Alongside the growing numbers of the working and non-working poor in the developed world, and the gross exploitation of the labour and natural resources of the developing world, is a greater concentration of wealth in the hands of a few grotesquely rich people than has been seen since the days of La Belle Epoque in Europe and The Gilded Age in the USA.
Some people, responding to reports on global poverty, make the same old illiberal responses:
"People who work hard deserve to be rewarded."
“Rich people buy lots of goods and services so we all benefit.”
“There have always been rich people and poor people and always will.”
“The poor are people who make bad choices; the rich are people who make good choices.”
Do the people offering 'back to school' loans on which people pay 50% interest - earn their money?
Is a choice to behave parasitically, a good choice?
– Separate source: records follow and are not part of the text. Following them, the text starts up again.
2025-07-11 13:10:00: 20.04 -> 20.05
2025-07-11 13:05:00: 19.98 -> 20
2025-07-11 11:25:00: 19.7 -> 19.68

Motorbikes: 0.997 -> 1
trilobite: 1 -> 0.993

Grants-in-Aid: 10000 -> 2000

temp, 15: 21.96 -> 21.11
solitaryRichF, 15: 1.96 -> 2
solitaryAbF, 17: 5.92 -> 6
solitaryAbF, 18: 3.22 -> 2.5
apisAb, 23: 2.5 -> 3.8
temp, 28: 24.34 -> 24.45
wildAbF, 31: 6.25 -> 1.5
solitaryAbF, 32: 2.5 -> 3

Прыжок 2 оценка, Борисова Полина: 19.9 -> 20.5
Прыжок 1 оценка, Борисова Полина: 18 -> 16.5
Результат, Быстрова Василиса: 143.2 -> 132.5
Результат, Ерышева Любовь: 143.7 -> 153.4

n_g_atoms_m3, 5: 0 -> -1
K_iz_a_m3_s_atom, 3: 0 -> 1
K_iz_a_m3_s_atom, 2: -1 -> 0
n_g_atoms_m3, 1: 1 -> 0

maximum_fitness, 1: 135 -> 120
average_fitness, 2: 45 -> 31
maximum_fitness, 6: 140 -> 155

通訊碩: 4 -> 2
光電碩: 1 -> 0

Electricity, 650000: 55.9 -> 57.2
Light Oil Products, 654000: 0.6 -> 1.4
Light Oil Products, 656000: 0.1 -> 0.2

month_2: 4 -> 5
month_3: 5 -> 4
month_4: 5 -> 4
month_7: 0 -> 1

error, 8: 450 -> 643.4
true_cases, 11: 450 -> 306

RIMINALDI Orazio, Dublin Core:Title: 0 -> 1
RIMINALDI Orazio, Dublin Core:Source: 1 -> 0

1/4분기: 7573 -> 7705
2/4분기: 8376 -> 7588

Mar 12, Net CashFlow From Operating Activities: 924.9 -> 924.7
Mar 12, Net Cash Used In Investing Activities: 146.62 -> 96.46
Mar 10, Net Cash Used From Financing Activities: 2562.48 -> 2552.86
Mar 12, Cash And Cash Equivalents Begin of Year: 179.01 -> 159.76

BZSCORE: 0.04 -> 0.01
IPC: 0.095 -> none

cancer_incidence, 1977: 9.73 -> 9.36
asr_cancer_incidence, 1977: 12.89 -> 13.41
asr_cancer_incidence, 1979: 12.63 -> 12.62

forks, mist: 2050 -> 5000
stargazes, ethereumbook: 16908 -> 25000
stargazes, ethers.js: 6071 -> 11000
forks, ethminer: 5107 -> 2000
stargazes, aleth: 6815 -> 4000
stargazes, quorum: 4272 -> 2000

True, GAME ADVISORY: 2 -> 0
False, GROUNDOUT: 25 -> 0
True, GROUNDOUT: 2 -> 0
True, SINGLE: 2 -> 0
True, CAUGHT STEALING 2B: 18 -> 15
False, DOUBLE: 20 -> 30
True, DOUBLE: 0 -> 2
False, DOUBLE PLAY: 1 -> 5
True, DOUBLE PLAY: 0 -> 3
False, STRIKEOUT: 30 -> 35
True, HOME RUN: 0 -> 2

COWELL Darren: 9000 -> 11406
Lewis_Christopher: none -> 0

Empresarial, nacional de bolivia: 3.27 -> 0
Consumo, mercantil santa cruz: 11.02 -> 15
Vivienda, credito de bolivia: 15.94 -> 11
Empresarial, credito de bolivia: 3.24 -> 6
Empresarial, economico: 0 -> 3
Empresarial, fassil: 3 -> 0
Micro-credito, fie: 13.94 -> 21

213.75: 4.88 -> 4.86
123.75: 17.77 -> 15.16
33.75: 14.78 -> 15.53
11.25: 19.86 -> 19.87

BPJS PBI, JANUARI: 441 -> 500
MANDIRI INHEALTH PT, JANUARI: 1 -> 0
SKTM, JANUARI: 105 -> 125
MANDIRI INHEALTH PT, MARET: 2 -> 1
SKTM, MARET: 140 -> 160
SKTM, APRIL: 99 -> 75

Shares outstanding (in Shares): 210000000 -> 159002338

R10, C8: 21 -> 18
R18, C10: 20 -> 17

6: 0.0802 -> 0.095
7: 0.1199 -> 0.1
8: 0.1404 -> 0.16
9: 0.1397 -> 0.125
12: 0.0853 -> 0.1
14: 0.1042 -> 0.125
Do CEOs who are paid daily what a worker in their organisation is paid yearly, earn their money?
Will they spend what they are paid on goods and services that trickle down to the people who work for them, or will they invest wherever it yields the highest – unearned - interest?
Does someone who inherits wealth, which grows exponentially because of investments made on the advice of paid employees, earn their money?
Does a movie celebrity paid $50m per movie earn their money?
And do working people who are paid such a low wage that they have to borrow from loan sharks in order to equip their kids for school, "gain deservedly in return for their efforts"?